Councillors hold off on vote to sell land to Conor McGregor’s firm

They had a few questions at a meeting of the South Central Area Committee recently.

Councillors hold off on vote to sell land to Conor McGregor’s firm
The housing complex under construction in Drimnagh. Photo by Lois Kapila.

Dublin city councillors held off last week on giving their nod to the sale of an L-shaped plot of land in Drimnagh to Conor McGregor’s property firm Emrajare Limited.

Councillors are being asked to sell strips of land covering 479 square metres on the eastern and southern edges of a larger site near the Grand Canal, where permission was granted in June 2021 for 188 apartments.

Skeletal towers already reach into the sky, on the site which sits a little to the west from the Suir Road Luas stop.

The L-shaped bit councillors are being asked about selling is at the back of that construction site, largely inaccessible, behind what’s been built so far of the apartment towers.

Land sales go before the council’s area committees, and then to the full council for a final vote.

A report to councillors at a meeting of their South Central Area Committee last Wednesday, 19 March, said the council had first issued a lease on the land in August 1962 for 150 years to Vantorex Limited, for €19.62 a year in rent.

But since then, it’s changed hands a few times.
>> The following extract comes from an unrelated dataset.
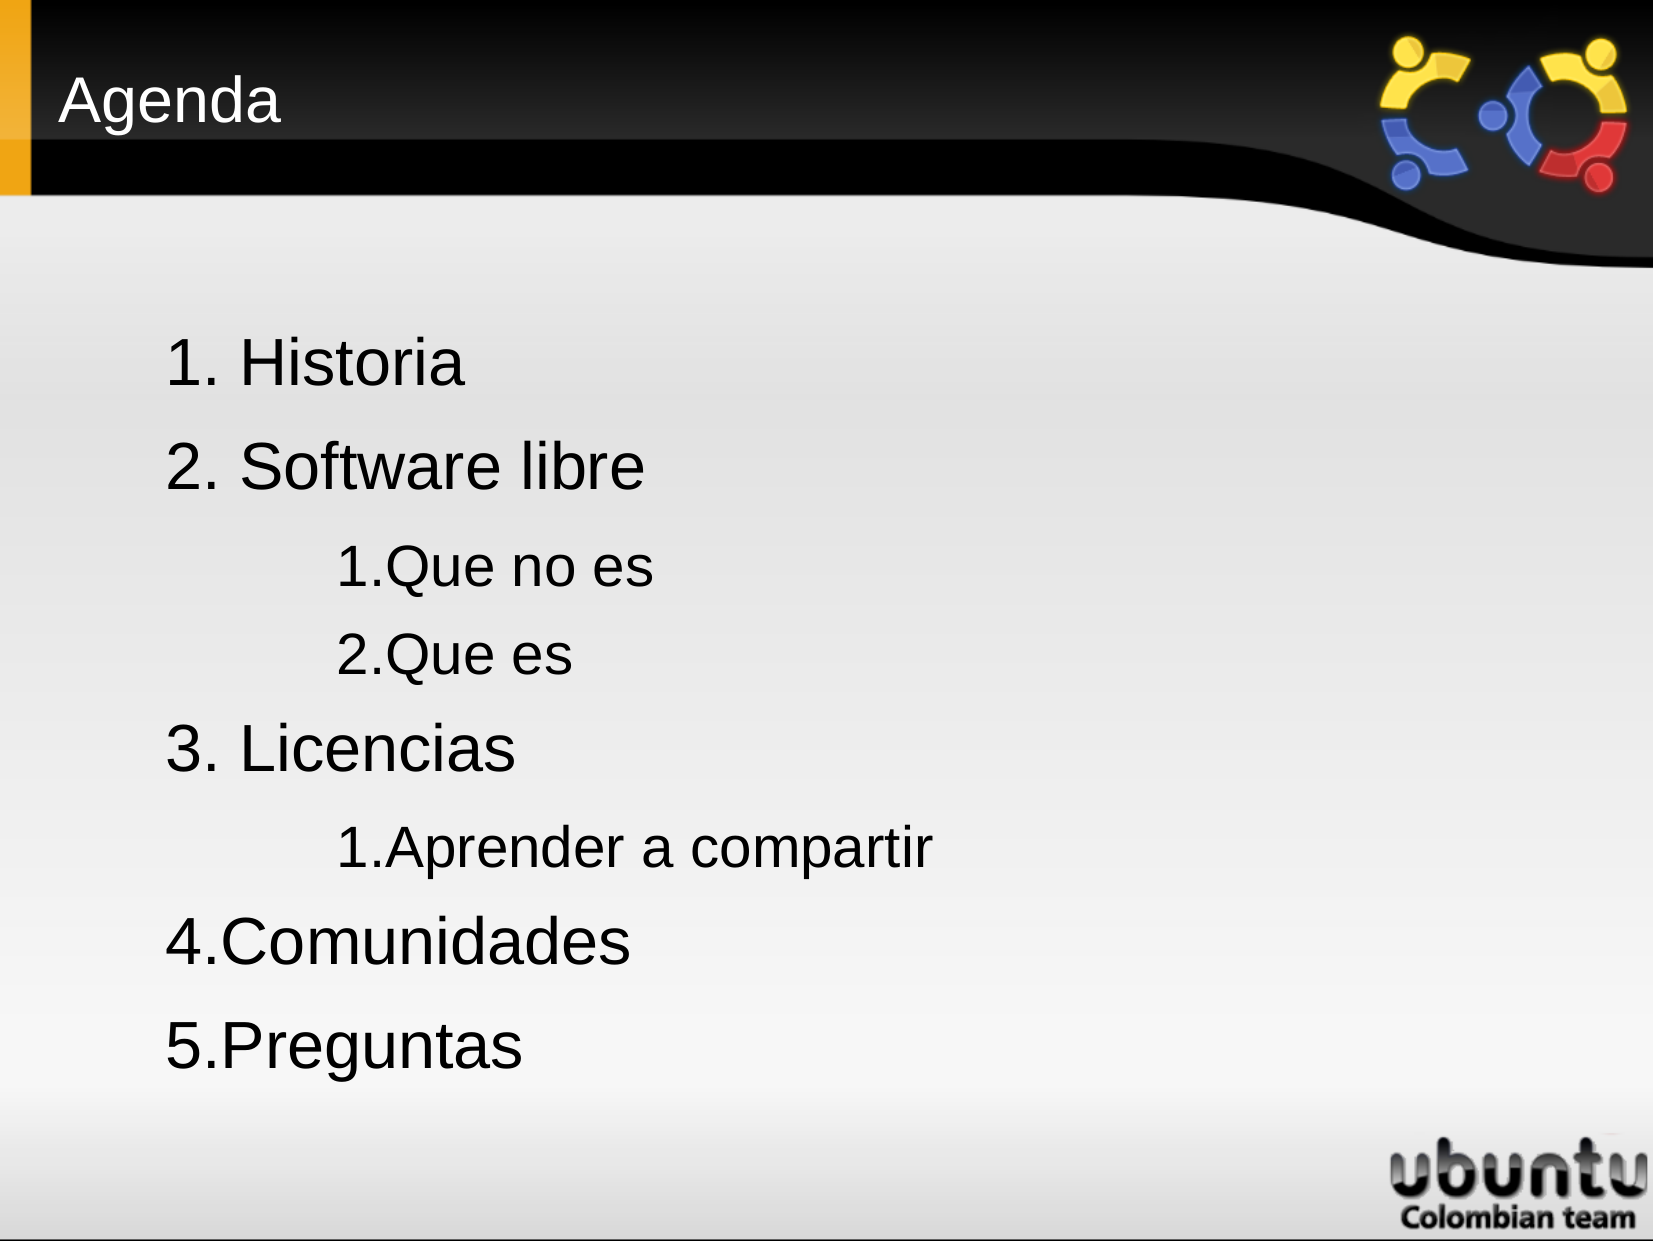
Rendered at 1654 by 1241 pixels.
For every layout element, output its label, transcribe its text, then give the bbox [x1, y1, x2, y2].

picture [0, 0, 1653, 1241]
list Historia Software libre Que no es Que es Licencias Aprender a compartir Comunidades Preguntas [147, 324, 1571, 1094]
title Agenda [59, 41, 1376, 160]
The council report says the current lease assignee is Emrajare Limited.

However, property records say the current assignee since December is a different company, Randalswood Design and Build Limited – which is part of the McGrath Group – and which is also now the owner of the main larger site that it borders.

Dublin City Council hasn’t responded to queries sent on Tuesday asking whether the report to councillors was wrong.

McGregor Sports and Entertainment Limited, which shares a director with Emrajare Limited, didn’t respond to queries sent on Monday morning asking what the impact would be on the ongoing construction of the apartment complex if the sale wasn’t approved.

At the meeting last week though, local Green Party Councillor Michael Pidgeon spoke when the proposed sale came up. “I have some issues with this one,” he said.

Firstly, he said that the councillors’ code of conduct says that people who have professional, business or personal or family ties in relation to something under discussion should recuse themselves.

In particular, the code says that councillors must disclose at the meeting if they have “actual knowledge that” a “connected person” has a pecuniary interest in a matter and withdraw from the meeting and not take part in any discussion to do with it.

“That’s one part of it,” he said. He didn’t name names.

But, also in the hybrid meeting was Philip Sutcliffe, a local independent councillor, and friend of Conor McGregor.

Sutcliffe accompanied McGregor to Washington DC for McGregor’s trip to the White House earlier this month, and also to the High Court in November to hear the verdict in the civil case brought by Nikita Hand, in which a jury found McGregor had raped her.

Sutcliffe didn’t speak at all during last Wednesday’s council committee meeting discussion about the land.

He also didn’t respond to a message sent through his assistant asking what his thinking was on whether he should have declared a conflict of interest and withdrawn from that part of the meeting.

At the meeting, Pidgeon, the Green Party councillor, also said that €250,000 – or roughly €500/sqm – that the council was asking for the land, seemed low. “I’m happy to be corrected,” he said.

However, the main issue that stopped councillors from giving their verdict – and forwarding it on to a full council meeting for a final vote – was that it had apparently been brought to the wrong local area committee for discussion.

Isn’t this site just over the border into the council’s administrative South East Area? asked Pidgeon. It should probably go there, he said.

Council officials said they would check that.

On Monday, Labour Councillor Dermot Lacey, who chairs the South East Area Committee, said the disposal hadn’t come before councillors for that area yet.

He said, though, that when it comes to land disposals, his view is that councillors should be asking themselves three questions and nothing else.

“Is the council getting a good price for it? Can the council itself use it? Is it being put to good use?” he said.